なんというべきか……溜め息しか出てこない。
いずれにせよ。
“恐竜の尾”を使ったロリ系外装が選べるようになったことで、全リセットの際、《青》に鞍替えするテスターが現れた。その多くは、外装にこだわりを持っている者が多い《緑》のテスターだった。
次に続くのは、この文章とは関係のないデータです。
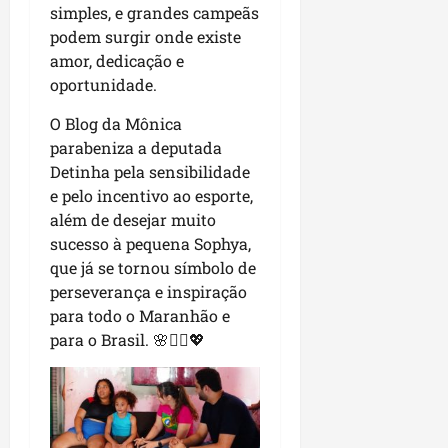
simples, e grandes campeãs
podem surgir onde existe
amor, dedicação e
oportunidade.
O Blog da Mônica
parabeniza a deputada
Detinha pela sensibilidade
e pelo incentivo ao esporte,
além de desejar muito
sucesso à pequena Sophya,
que já se tornou símbolo de
perseverança e inspiração
para todo o Maranhão e
para o Brasil. 🌸🤸‍♀️💖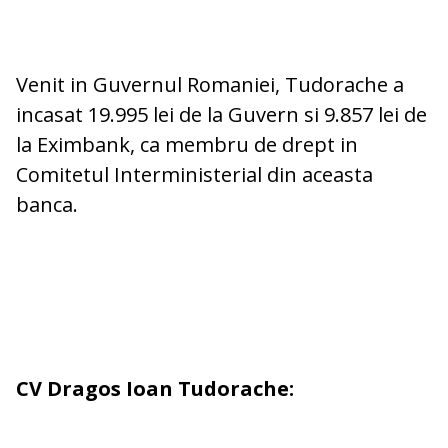
Venit in Guvernul Romaniei, Tudorache a
incasat 19.995 lei de la Guvern si 9.857 lei de
la Eximbank, ca membru de drept in
Comitetul Interministerial din aceasta
banca.
CV Dragos Ioan Tudorache: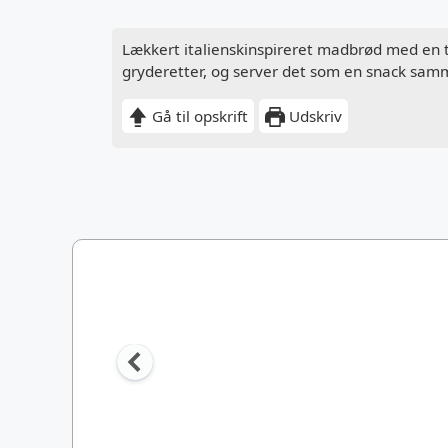
Lækkert italienskinspireret madbrød med en to
gryderetter, og server det som en snack samme
Gå til opskrift
Udskriv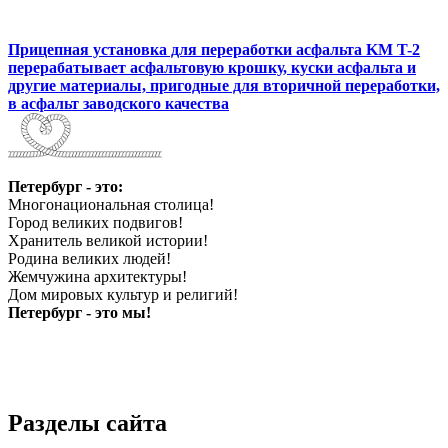
Прицепная установка для переработки асфальта KM T-2
перерабатывает асфальтовую крошку, куски асфальта и
другие материалы, пригодные для вторичной переработки,
в асфальт заводского качества
Петербург - это:
Многонациональная столица!
Город великих подвигов!
Хранитель великой истории!
Родина великих людей!
Жемчужина архитектуры!
Дом мировых культур и религий!
Петербург - это мы!
Разделы сайта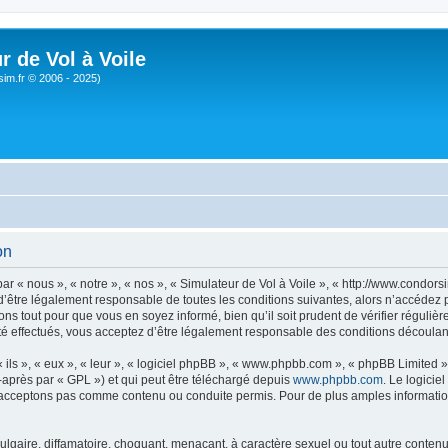
r de Vol à Voile
sim.fr © 2006 - 2025)
on
ar « nous », « notre », « nos », « Simulateur de Vol à Voile », « http://www.condo
’être légalement responsable de toutes les conditions suivantes, alors n’accédez pa
ns tout pour que vous en soyez informé, bien qu’il soit prudent de vérifier régulièr
é effectués, vous acceptez d’être légalement responsable des conditions découlant
ls », « eux », « leur », « logiciel phpBB », « www.phpbb.com », « phpBB Limited »,
-après par « GPL ») et qui peut être téléchargé depuis
www.phpbb.com
. Le logicie
acceptons pas comme contenu ou conduite permis. Pour de plus amples informations
lgaire, diffamatoire, choquant, menaçant, à caractère sexuel ou tout autre contenu 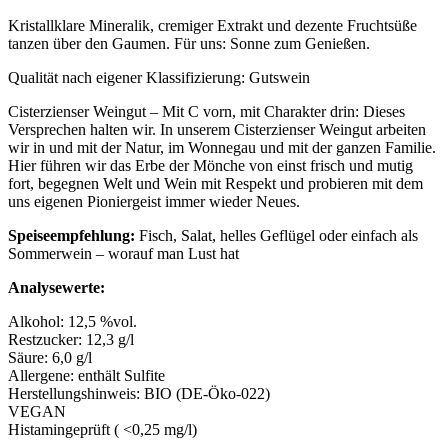
Kristallklare Mineralik, cremiger Extrakt und dezente Fruchtsüße
tanzen über den Gaumen. Für uns: Sonne zum Genießen.
Qualität nach eigener Klassifizierung: Gutswein
Cisterzienser Weingut – Mit C vorn, mit Charakter drin: Dieses
Versprechen halten wir. In unserem Cisterzienser Weingut arbeiten
wir in und mit der Natur, im Wonnegau und mit der ganzen Familie.
Hier führen wir das Erbe der Mönche von einst frisch und mutig
fort, begegnen Welt und Wein mit Respekt und probieren mit dem
uns eigenen Pioniergeist immer wieder Neues.
Speiseempfehlung:
Fisch, Salat, helles Geflügel oder einfach als
Sommerwein – worauf man Lust hat
Analysewerte:
Alkohol: 12,5 %vol.
Restzucker: 12,3 g/l
Säure: 6,0 g/l
Allergene: enthält Sulfite
Herstellungshinweis: BIO (DE-Öko-022)
VEGAN
Histamingeprüft ( <0,25 mg/l)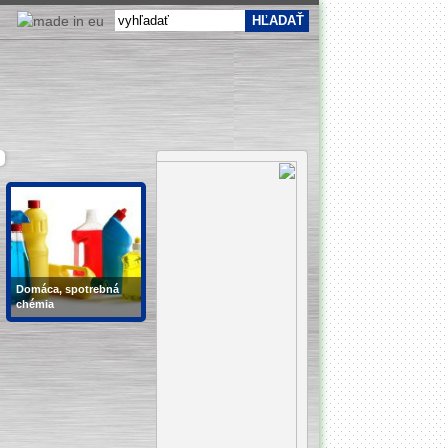
Domáca, spotrebná
chémia
prášky, gély, bielidlá,
dezinfekčné prostriedky,
prostriedky na umývanie
riadu,...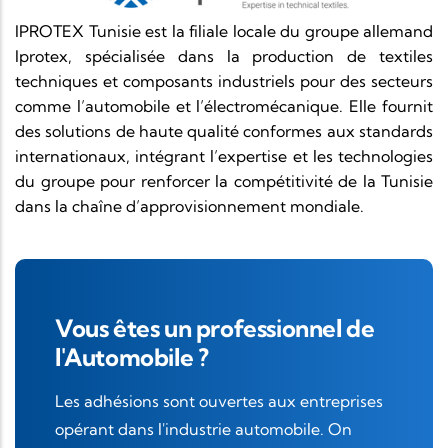
IPROTEX Tunisie est la filiale locale du groupe allemand
Iprotex, spécialisée dans la production de textiles
techniques et composants industriels pour des secteurs
comme l’automobile et l’électromécanique. Elle fournit
des solutions de haute qualité conformes aux standards
internationaux, intégrant l’expertise et les technologies
du groupe pour renforcer la compétitivité de la Tunisie
dans la chaîne d’approvisionnement mondiale.
Vous êtes un professionnel de
l'Automobile ?
Les adhésions sont ouvertes aux entreprises
opérant dans l'industrie automobile. On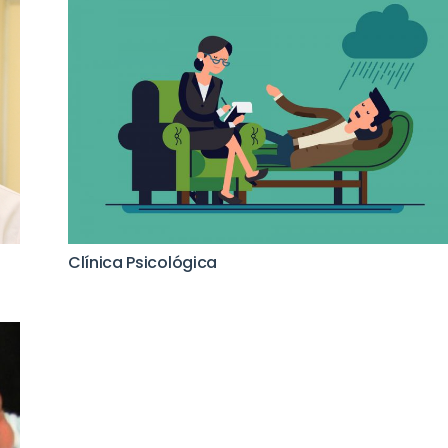
Clínica Psicológica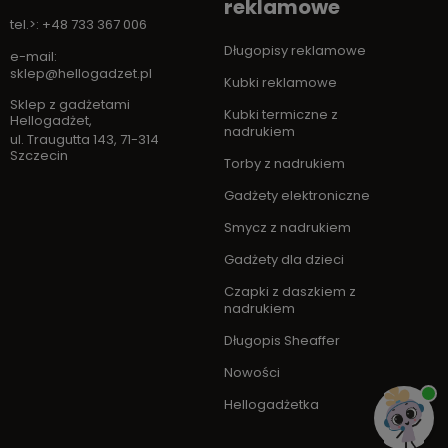
reklamowe
tel.>: +48 733 367 006
Długopisy reklamowe
e-mail:
sklep@hellogadzet.pl
Kubki reklamowe
Sklep z gadżetami
Kubki termiczne z
Hellogadżet
,
nadrukiem
ul. Traugutta 143
,
71-314
Szczecin
Torby z nadrukiem
Gadżety elektroniczne
Smycz z nadrukiem
Gadżety dla dzieci
Czapki z daszkiem z
nadrukiem
Długopis Sheaffer
Nowości
Hellogadżetka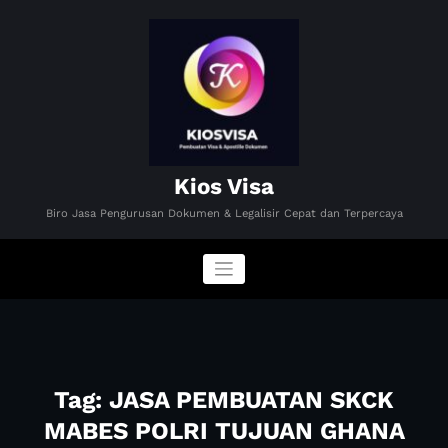
Skip
to
content
Kios Visa
Biro Jasa Pengurusan Dokumen & Legalisir Cepat dan Terpercaya
Tag: JASA PEMBUATAN SKCK
MABES POLRI TUJUAN GHANA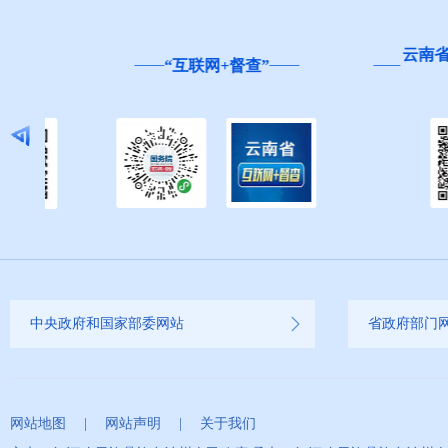
云南省
“互联网+督查”
中央政府和国家部委网站
省政府部门
网站地图
|
网站声明
|
关于我们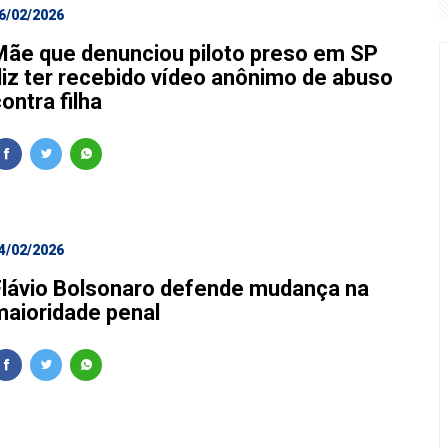
6/02/2026
Mãe que denunciou piloto preso em SP
diz ter recebido vídeo anônimo de abuso
ontra filha
4/02/2026
Flávio Bolsonaro defende mudança na
maioridade penal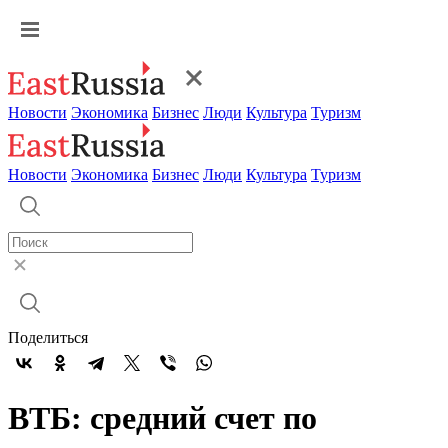
Новости
Экономика
Бизнес
Люди
Культура
Туризм
Новости
Экономика
Бизнес
Люди
Культура
Туризм
Поделиться
ВТБ: средний счет по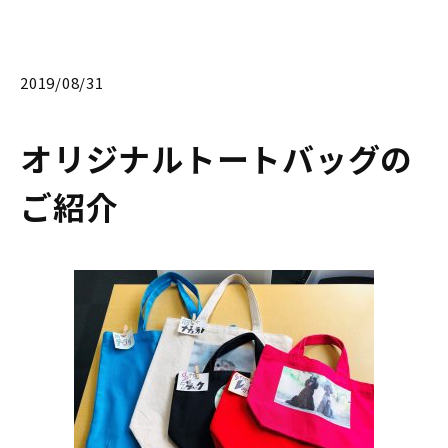
2019/08/31
オリジナルトートバッグの
ご紹介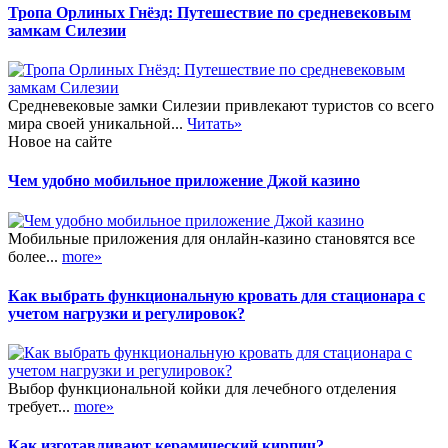
Тропа Орлиных Гнёзд: Путешествие по средневековым
замкам Силезии
Средневековые замки Силезии привлекают туристов со всего
мира своей уникальной...
Читать»
Новое на сайте
Чем удобно мобильное приложение Джой казино
Мобильные приложения для онлайн-казино становятся все
более...
more»
Как выбрать функциональную кровать для стационара с
учетом нагрузки и регулировок?
Выбор функциональной койки для лечебного отделения
требует...
more»
Как изготавливают керамический кирпич?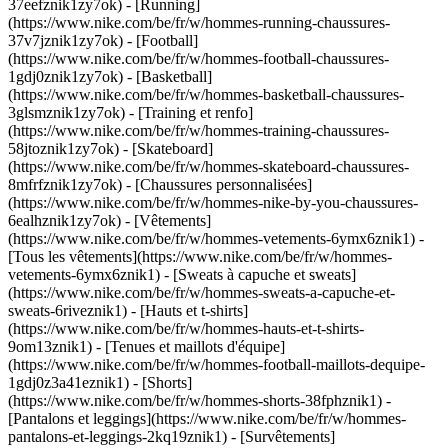
37eefznik1zy7ok) - [Running]
(https://www.nike.com/be/fr/w/hommes-running-chaussures-
37v7jznik1zy7ok) - [Football]
(https://www.nike.com/be/fr/w/hommes-football-chaussures-
1gdj0znik1zy7ok) - [Basketball]
(https://www.nike.com/be/fr/w/hommes-basketball-chaussures-
3glsmznik1zy7ok) - [Training et renfo]
(https://www.nike.com/be/fr/w/hommes-training-chaussures-
58jtoznik1zy7ok) - [Skateboard]
(https://www.nike.com/be/fr/w/hommes-skateboard-chaussures-
8mfrfznik1zy7ok) - [Chaussures personnalisées]
(https://www.nike.com/be/fr/w/hommes-nike-by-you-chaussures-
6ealhznik1zy7ok)
- [Vêtements]
(https://www.nike.com/be/fr/w/hommes-vetements-6ymx6znik1) -
[Tous les vêtements](https://www.nike.com/be/fr/w/hommes-
vetements-6ymx6znik1) - [Sweats à capuche et sweats]
(https://www.nike.com/be/fr/w/hommes-sweats-a-capuche-et-
sweats-6riveznik1) - [Hauts et t-shirts]
(https://www.nike.com/be/fr/w/hommes-hauts-et-t-shirts-
9om13znik1) - [Tenues et maillots d'équipe]
(https://www.nike.com/be/fr/w/hommes-football-maillots-dequipe-
1gdj0z3a41eznik1) - [Shorts]
(https://www.nike.com/be/fr/w/hommes-shorts-38fphznik1) -
[Pantalons et leggings](https://www.nike.com/be/fr/w/hommes-
pantalons-et-leggings-2kq19znik1) - [Survêtements]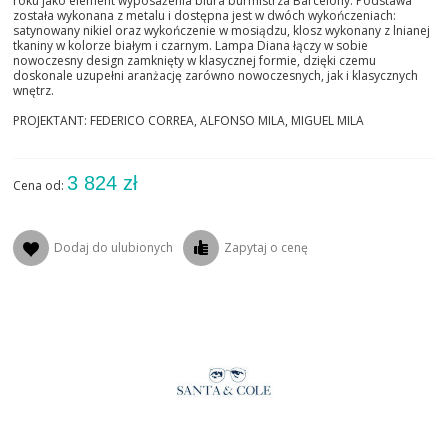
roku jako element wyposażenia biura burmistrza Barcelony. Podstawa
została wykonana z metalu i dostępna jest w dwóch wykończeniach:
satynowany nikiel oraz wykończenie w mosiądzu, klosz wykonany z lnianej
tkaniny w kolorze białym i czarnym. Lampa Diana łączy w sobie
nowoczesny design zamknięty w klasycznej formie, dzięki czemu
doskonale uzupełni aranżację zarówno nowoczesnych, jak i klasycznych
wnętrz.
PROJEKTANT: FEDERICO CORREA, ALFONSO MILA, MIGUEL MILA
3 824 zł
Cena od:
Dodaj do ulubionych
Zapytaj o cenę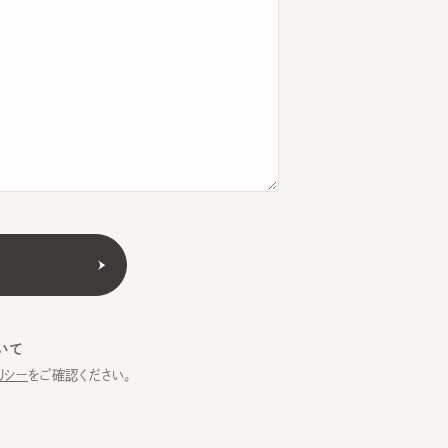
をご確認ください。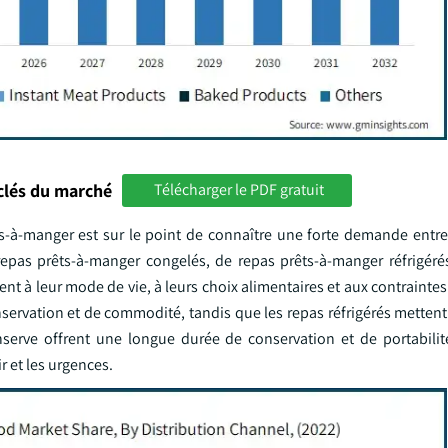
clés du marché
Télécharger le PDF gratuit
-à-manger est sur le point de connaître une forte demande entre
epas prêts-à-manger congelés, de repas prêts-à-manger réfrigéré
t à leur mode de vie, à leurs choix alimentaires et aux contrainte
ervation et de commodité, tandis que les repas réfrigérés mettent 
serve offrent une longue durée de conservation et de portabilité
r et les urgences.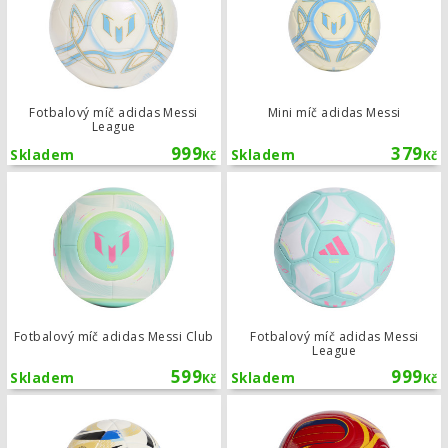
Fotbalový míč adidas Messi
Mini míč adidas Messi
League
999
379
Skladem
Skladem
Kč
Kč
Fotbalový míč adidas Messi Club
Fotbalový míč adidas Messi Club
Fotbalový míč adidas Messi
League
599
999
Skladem
Skladem
Kč
Kč
Mini míč adidas Argentina 25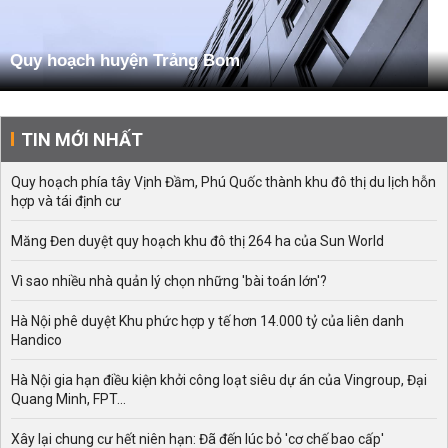
Quy hoạch huyện Trảng Bom
TIN MỚI NHẤT
Quy hoạch phía tây Vịnh Đầm, Phú Quốc thành khu đô thị du lịch hỗn
hợp và tái định cư
Măng Đen duyệt quy hoạch khu đô thị 264 ha của Sun World
Vì sao nhiều nhà quản lý chọn những 'bài toán lớn'?
Hà Nội phê duyệt Khu phức hợp y tế hơn 14.000 tỷ của liên danh
Handico
Hà Nội gia hạn điều kiện khởi công loạt siêu dự án của Vingroup, Đại
Quang Minh, FPT...
Xây lại chung cư hết niên hạn: Đã đến lúc bỏ 'cơ chế bao cấp'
その結果、どこにでもある古参と新規の問題が蒼都でも起きてしまった。
特に大量移動してきた元《緑》の新規は、古参ぶる『蜥蜴同盟』をとかく毛嫌いした。そのため“青緑”と呼ばれるようになった新参の彼らは、彼らだけで固まるようになり、彼らは彼らで、わたしたちを古参の象徴として毛嫌いし……
「はぁ……」
思い出すだけで、疲れてきた。
「なんか……グダグダだよねぇ」
不幸中の幸いは、直接的な争いが起きていないことぐらいだ。
「ほんと、グダグダだよ……んーっ、んっ」
シンは寝転がったまま、背伸びをした。
「ったく……考えてみたら、こういうのがイヤだったから、ネトゲーだけは、遊ばないようにしてたっていうのになぁ……」
「そうなの?」
「すぐ終わるやつは別だぞ。格ゲーとか、スポーツ系とか、レース系とか」
シンはゴロンとうつぶせになり、両腕を顎の下に入れた。
「いっそ、やめっかなぁ」
「本気?」
「それができれば楽なんだよなぁってこと」
ぼやいているということは、できれば辞めたくないと思ってるっぽい。
「こらっ」
わたしは立ち上がり、シンの背中を踏みつけた。
「まだ始まったばっかりじゃない。ここでおめおめ引き下がるつもり?」
「おめおめ」
「うりうり」とシンを踏むわたし。
「もうちょい上」
「ここ?」
「あぁ、そこ……つーか、こりまで再現するってどうよ」
「こってんの?」
「いや。でも、いい感じ」
「どれ」
わたしはシンの背中にまたがり、グッと両拳を背筋に押しつけてみた。
バリアーがあるから直接触れることはできない。わたしの拳に感じる感触は、硬いゴムの感触だけだ。でも、圧力はしっかりと伝わる。殴られた時なんかもそうだ。全リセット前は痛みしか感じなかったが、今ではそういう感覚に変更されているのだ。
ということは……
「あれだな」とシン。
「なに?」
「圧迫系の攻撃。きっとあるぞ」
どうやらシンも同じことを考えていたらしい。
「蛇の巻き付きとか?」
「それだ」
「うー、蛇かぁ……ちょっとイヤ、かなっ!」
「痛て。強すぎ」
「そう? うちのパパだとこれぐらいだけど?」
「俺はパパじゃないっつーの」
「はいはい。で、これからどうする? しばらくここに籠もる?」
「それしかないだろ」
「だよねぇ」
この決断が、さらなるグダグダを呼ぶことになるのだが、それはわたしたちの予想から遥か斜め上にぶっとんだ方向での、グダグダだった。